* Tarea 1 *
Por favor, reproduce textualmente todo el pasaje de la reseña que va desde "Reseñas de libros/No" hasta "tiene su autor.".

* Fragmento *
------------------------------------------------------------
Reseñas de libros/No ficción
David McCullough: "1776" (Belacqva, 2006)
Por Rogelio López Blanco, martes, 1 de mayo de 2007
Esta es una obra de historia tan bien escrita como las mejores novelas históricas y, por tanto, entretenida, que se lee con suma rapidez debido a su atractivo e interés, pero que nada tiene que ver con la ficción o la historia novelada, ya que es producto de una investigación rigurosamente documentada, donde nada se inventa. La comparación entre géneros tan distintos, pues, sólo tiene que ver con la sabiduría y las dotes que para escribir tiene su autor.
El historiador David McCullogh (1933) no es muy conocido en España y Latinoamérica, sólo se ha traducido una de sus obras, pero eso no ocurre en su país, donde ha obtenido dos premios Pulitzer de Historia por las biografía de Harry S. Truman y John Adams, así como el prestigioso premio National Book Award en otras dos ocasiones, por un trabajo sobre el Canal de Panamá, Un camino entre dos mares (Espasa, 2004) y en reconocimiento por el estudio biográfico del joven Theodore Roosevelt, Mornig on Horseback (1981). Se trata, por tanto, de un consumado historiador.
La obra objeto de este comentario, 1776, como su referencia cronológica indica, se limita a describir y ponderar los acontecimientos del año clave en la historia de la lucha por la independencia de las colonias americanas de Gran Bretaña. El lector que carezca de conocimientos sobre los antecedentes de los años anteriores, deberá echar mano de algún manual para situarse en el curso de la acción que le va a ser relatada o buscar en Wikipedia o alguna otra página web que ofrezca las suficientes garantías de calidad. La misma operación deberá efectuar para conocer los datos de cómo acaba la contienda, porque, de nuevo, esos aspectos quedan fuera de la narración histórica comprendida en este volumen.
------------------------------------------------------------
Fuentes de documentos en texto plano
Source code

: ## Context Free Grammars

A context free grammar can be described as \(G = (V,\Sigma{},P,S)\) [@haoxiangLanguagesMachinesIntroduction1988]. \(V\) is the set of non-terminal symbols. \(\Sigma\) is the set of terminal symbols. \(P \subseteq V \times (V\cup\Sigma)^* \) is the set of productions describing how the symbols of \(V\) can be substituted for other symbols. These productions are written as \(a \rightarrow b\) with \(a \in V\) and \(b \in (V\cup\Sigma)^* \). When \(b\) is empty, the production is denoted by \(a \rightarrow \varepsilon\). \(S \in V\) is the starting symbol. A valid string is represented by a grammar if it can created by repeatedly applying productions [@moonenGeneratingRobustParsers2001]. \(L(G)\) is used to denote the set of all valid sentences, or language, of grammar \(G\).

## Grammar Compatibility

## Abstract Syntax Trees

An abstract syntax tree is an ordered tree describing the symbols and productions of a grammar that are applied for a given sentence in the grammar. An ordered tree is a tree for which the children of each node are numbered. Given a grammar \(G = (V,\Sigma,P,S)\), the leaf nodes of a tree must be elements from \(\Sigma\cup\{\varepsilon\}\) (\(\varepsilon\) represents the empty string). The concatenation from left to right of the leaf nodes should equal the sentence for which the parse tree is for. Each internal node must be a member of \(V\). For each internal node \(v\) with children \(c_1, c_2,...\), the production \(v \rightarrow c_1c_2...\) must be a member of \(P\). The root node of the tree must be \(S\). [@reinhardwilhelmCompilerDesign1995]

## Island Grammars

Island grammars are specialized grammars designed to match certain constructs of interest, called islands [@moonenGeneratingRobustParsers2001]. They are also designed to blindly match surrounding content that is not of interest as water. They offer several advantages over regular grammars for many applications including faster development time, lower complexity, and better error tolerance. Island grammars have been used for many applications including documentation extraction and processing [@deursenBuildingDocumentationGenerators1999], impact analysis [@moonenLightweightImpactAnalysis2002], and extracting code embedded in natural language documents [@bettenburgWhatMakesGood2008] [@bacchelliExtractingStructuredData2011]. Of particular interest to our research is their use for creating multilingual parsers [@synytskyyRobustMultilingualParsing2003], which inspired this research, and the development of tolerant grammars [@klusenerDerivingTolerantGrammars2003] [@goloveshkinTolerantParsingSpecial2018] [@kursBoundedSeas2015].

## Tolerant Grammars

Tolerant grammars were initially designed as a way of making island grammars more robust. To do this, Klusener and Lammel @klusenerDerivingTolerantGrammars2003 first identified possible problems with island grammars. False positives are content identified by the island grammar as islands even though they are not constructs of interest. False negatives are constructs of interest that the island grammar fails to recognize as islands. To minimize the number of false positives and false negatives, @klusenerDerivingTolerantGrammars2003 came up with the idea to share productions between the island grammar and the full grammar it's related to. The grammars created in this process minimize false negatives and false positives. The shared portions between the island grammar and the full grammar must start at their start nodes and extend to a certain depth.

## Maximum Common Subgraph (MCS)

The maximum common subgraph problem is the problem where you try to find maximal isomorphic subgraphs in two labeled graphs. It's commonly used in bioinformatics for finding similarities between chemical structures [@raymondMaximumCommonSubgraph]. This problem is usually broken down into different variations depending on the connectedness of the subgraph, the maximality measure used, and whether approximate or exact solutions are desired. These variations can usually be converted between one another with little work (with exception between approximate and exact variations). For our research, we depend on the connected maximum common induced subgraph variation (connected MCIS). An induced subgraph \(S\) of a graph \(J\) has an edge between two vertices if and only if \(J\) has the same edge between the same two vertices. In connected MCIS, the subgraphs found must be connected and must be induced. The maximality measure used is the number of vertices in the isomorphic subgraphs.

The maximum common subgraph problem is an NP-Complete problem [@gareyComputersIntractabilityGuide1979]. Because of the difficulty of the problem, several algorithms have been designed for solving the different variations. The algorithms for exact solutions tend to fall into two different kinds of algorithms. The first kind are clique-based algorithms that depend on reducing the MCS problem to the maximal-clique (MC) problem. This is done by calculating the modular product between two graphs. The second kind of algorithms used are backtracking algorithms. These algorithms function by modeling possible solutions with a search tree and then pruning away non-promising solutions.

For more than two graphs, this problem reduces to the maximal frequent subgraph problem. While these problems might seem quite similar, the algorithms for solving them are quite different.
------------------------------------------------------------
* Tarea 2 *
En los registros, actualiza todo lo que va desde la línea que contiene "## Abstract Syntax Trees" hasta la línea que contiene "An abstract syntax", ambas incluidas, cambiando "productions" por "production rules" sin tocar nada más. Entrega solo esas líneas.

* Resultado 1 *
Reseñas de libros/No ficción
David McCullough: "1776" (Belacqva, 2006)
Por Rogelio López Blanco, martes, 1 de mayo de 2007
Esta es una obra de historia tan bien escrita como las mejores novelas históricas y, por tanto, entretenida, que se lee con suma rapidez debido a su atractivo e interés, pero que nada tiene que ver con la ficción o la historia novelada, ya que es producto de una investigación rigurosamente documentada, donde nada se inventa. La comparación entre géneros tan distintos, pues, sólo tiene que ver con la sabiduría y las dotes que para escribir tiene su autor.

* Resultado 2 *
## Abstract Syntax Trees

An abstract syntax tree is an ordered tree describing the symbols and production rules of a grammar that are applied for a given sentence in the grammar. An ordered tree is a tree for which the children of each node are numbered. Given a grammar \(G = (V,\Sigma,P,S)\), the leaf nodes of a tree must be elements from \(\Sigma\cup\{\varepsilon\}\) (\(\varepsilon\) represents the empty string). The concatenation from left to right of the leaf nodes should equal the sentence for which the parse tree is for. Each internal node must be a member of \(V\). For each internal node \(v\) with children \(c_1, c_2,...\), the production \(v \rightarrow c_1c_2...\) must be a member of \(P\). The root node of the tree must be \(S\). [@reinhardwilhelmCompilerDesign1995]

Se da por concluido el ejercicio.